Text section:

::::::

1.3 | Further Action |
To the extent that the Representative believes, that the Company needs to enter into, and deliver, a new or substitute promissory note and/or warrant with any or all of the investors set forth in Appendix “A” to effect the changes set forth in this Agreement, the Company shall enter into a promissory note and/or warrant (as the case may be) with any such investor in the form originally entered into in connection with the SPA, with modifications necessary to conform to the terms of this Agreement.
1.4 | Mr. Jack Ross (individually) |
To the extent that Mr. Jack Ross, individually, shall be obligated to issue and execute any warrants pursuant to Section 6 of Exhibit “A”, Mr. Ross hereby, in his individual capacity, agrees to do so and viii execute and deliver execute warrants in form and substance satisfactory to both the Representative and Mr. Ross pursuant to Section 6 of Exhibit “A”. By signing below, Mr. Ross agrees to be bound by this Section 1.4.

::::::

Data block:

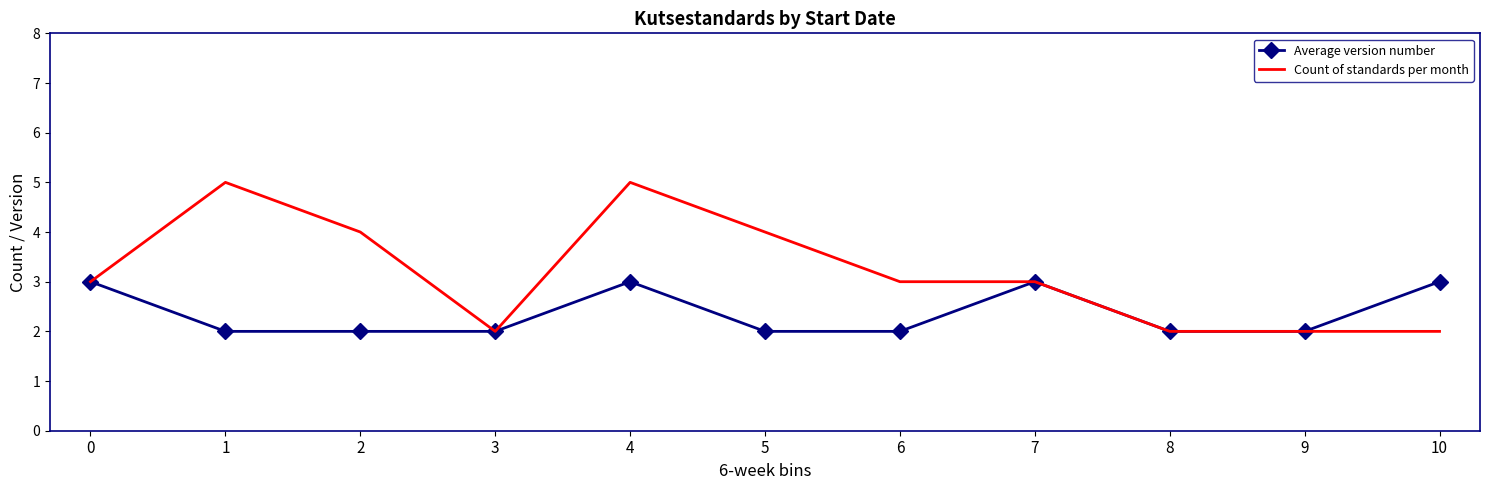

What value does the Average version number series have at 0?

3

::::::

Task directions:
Reproduce the agreement excerpt above, covering Sections 1.3 and 1.4, word for word from start to finish.

Exercise solution:
1.3 | Further Action |
To the extent that the Representative believes, that the Company needs to enter into, and deliver, a new or substitute promissory note and/or warrant with any or all of the investors set forth in Appendix “A” to effect the changes set forth in this Agreement, the Company shall enter into a promissory note and/or warrant (as the case may be) with any such investor in the form originally entered into in connection with the SPA, with modifications necessary to conform to the terms of this Agreement.
1.4 | Mr. Jack Ross (individually) |
To the extent that Mr. Jack Ross, individually, shall be obligated to issue and execute any warrants pursuant to Section 6 of Exhibit “A”, Mr. Ross hereby, in his individual capacity, agrees to do so and viii execute and deliver execute warrants in form and substance satisfactory to both the Representative and Mr. Ross pursuant to Section 6 of Exhibit “A”. By signing below, Mr. Ross agrees to be bound by this Section 1.4.